If you’re having a flare, you’ll need an oral or intravenous corticosteroid such as prednisone (Deltasone) or methylprednisolone (Medrol). These drugs reduce inflammation and slow your overactive immune system, bringing on a remission. High doses over long periods of time may have potentially serious side effects. However, your doctor will work to find the lowest possible dose. Nonsteroidal anti-inflammatory drugs (NSAIDs)—aspirin, ibuprofen (Motrin), naproxen (Aleve), and the prescription sulindac (Clinoril)—also reduce inflammation and relieve fevers. If these medicines upset your stomach, take them with meals, milk, an antacid, or a prostaglandin drug such as misoprostol (Cytotec). Or check out the newer COX-2 inhibitors—celecoxib (Celebrex)—which block stomach-inflaming substances.

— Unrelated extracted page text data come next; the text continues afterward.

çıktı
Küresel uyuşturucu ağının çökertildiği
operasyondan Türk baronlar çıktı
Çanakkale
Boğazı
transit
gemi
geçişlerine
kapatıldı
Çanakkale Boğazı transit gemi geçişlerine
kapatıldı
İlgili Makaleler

If angry skin rashes are a problem, topical cortisone can be used short term. Antimalarial drugs, such as hydroxychloroquine (Plaquenil) or quinacrine (Atabrine), help relieve skin and joint symptoms and fever and are particularly effective for discoid lupus. However, they can damage your retinas, so have regular eye exams.

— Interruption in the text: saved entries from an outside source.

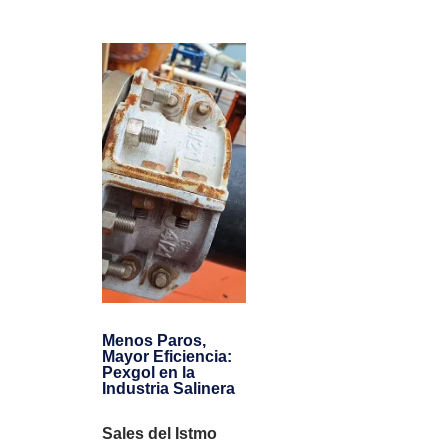
Menos Paros,
Mayor Eficiencia:
Pexgol en la
Industria Salinera
Sales del Istmo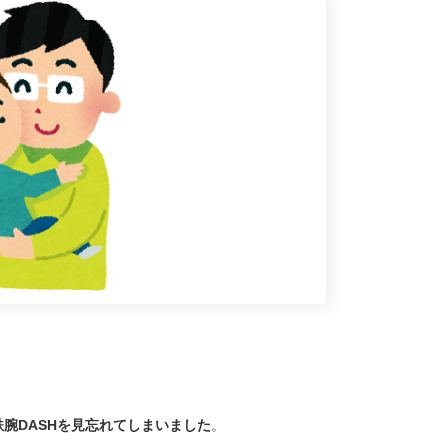
腕DASHを見忘れてしまいました
。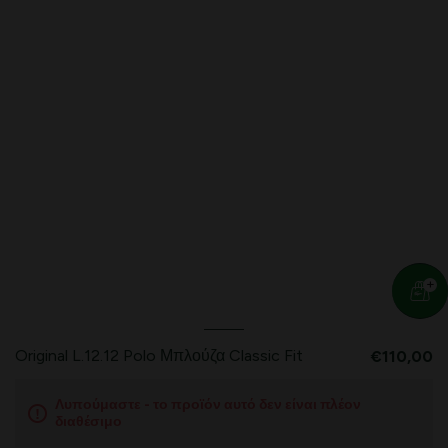
Original L.12.12 Polo Μπλούζα Classic Fit
€110,00
Λυπούμαστε - το προϊόν αυτό δεν είναι πλέον
διαθέσιμο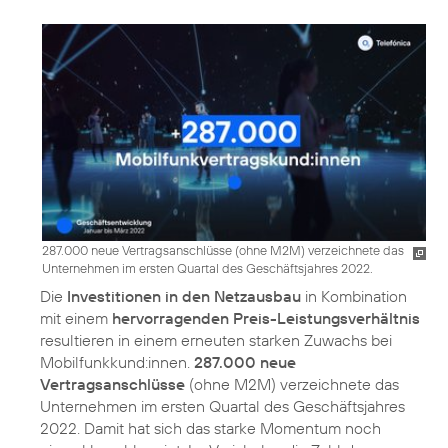
287.000 neue Vertragsanschlüsse (ohne M2M) verzeichnete das
Unternehmen im ersten Quartal des Geschäftsjahres 2022.
Die
Investitionen in den Netzausbau
in Kombination
mit einem
hervorragenden Preis-Leistungsverhältnis
resultieren in einem erneuten starken Zuwachs bei
Mobilfunkkund:innen.
287.000 neue
Vertragsanschlüsse
(ohne M2M) verzeichnete das
Unternehmen im ersten Quartal des Geschäftsjahres
2022. Damit hat sich das starke Momentum noch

Immunosuppressant drugs, such as azathioprine (Imuran) and mycophenolate mofetil (CellCept), are used to treat severe flares in lupus patients with kidney problems or other complications. These drugs are reserved for serious situations because the price for this firepower may be a reduced number of white blood cells, a susceptibility to infections, and other adverse reactions.

Lifestyle Changes

Bad habits certainly don’t cause lupus, but good habits can help keep this disorder in check.

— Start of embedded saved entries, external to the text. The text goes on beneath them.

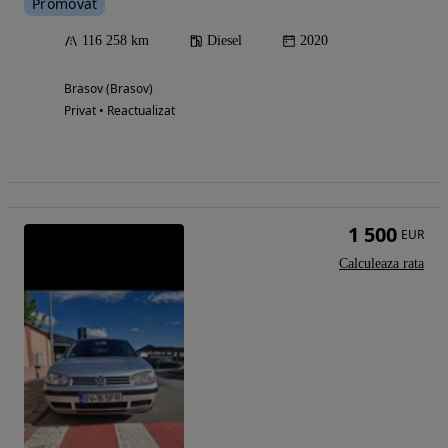
Promovat
116 258 km
Diesel
2020
Brasov (Brasov)
Privat • Reactualizat
1 500
EUR
Calculeaza rata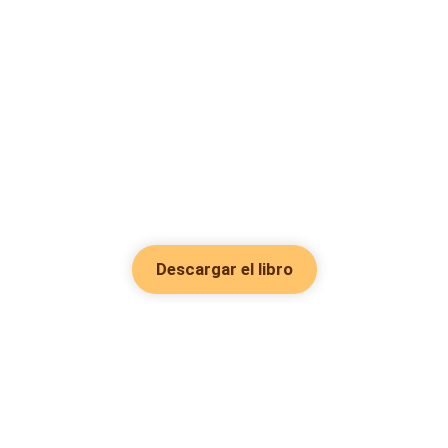
Descargar el libro
Hot Genres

  • Be alert for the first signs of a flare. Episodes are likely to follow a pattern. If you recognize a symptom—fatigue, joint pain, or feverishness—treat it promptly. This can minimize discomfort.
  • Get plenty of rest. Sleep at least 10 hours a night, longer during a flare. When your body says it needs to rest, listen!
  • Treat infections ASAP. Lupus and the drugs that control it make you more prone to strep throat, yeast infections, and viruses. At the first sign of any infection, contact your doctor.
  • Exercise within your limits. It may seem counterintuitive, but exercise can make you feel less tired by building up your physical strength and endurance. Walking is energizing, but other good choices are swimming, water aerobics, and bicycling.
  • Keep stress to a minimum. It worsens lupus symptoms. Look into meditation, deep-breathing exercises, and other relaxation techniques.
  • Stay out of the sun. Sunlight or ultraviolet (UV) light can bring on a flare. When you go outdoors, wear a sunscreen of SPF 15 or higher, and cover up with a hat and long sleeves.
  • Avoid allergens. Hair dye, makeup, and drugs can cause lupus to flare.
  • Consult your doctor about pregnancy. Having lupus can present special risks, both to an unborn baby and to you. Get the facts about minimizing these hazards before you try to conceive.

Related Procedures for Lupus

If your joints are chronically weak and painful, physical therapy may help restore their range of motion and strength. If your blood tests show antiphospholipid antibody syndrome, in which antibodies react against a fat molecule found in cell membranes, a procedure called plasmapheresis (blood plasma exchange) can remove the harmful antibodies from your blood.

Questions for Your Doctor

  • How can I avoid setting off lupus flares?
  • Is there any medicine I can take instead of steroids?
  • What are the chances I will need dialysis or a kidney transplant someday?
  • Will I need to make big changes in my life because I have lupus?

Living with Lupus

If you’re living with lupus, here are a few quick tips to help you take control:

  • Know your pain relievers. Although acetaminophen (Tylenol) may help you with pain and is kind to your stomach, it doesn’t reduce inflammation. You may need to test several different NSAID analgesics, such as aspirin, ibuprofen, and the prescription drug sulindac (Clinoril), to find which ones work best for you.
  • Get enlightened about light. Ultraviolet-emitting lights (like those in tanning salons) may trigger flares.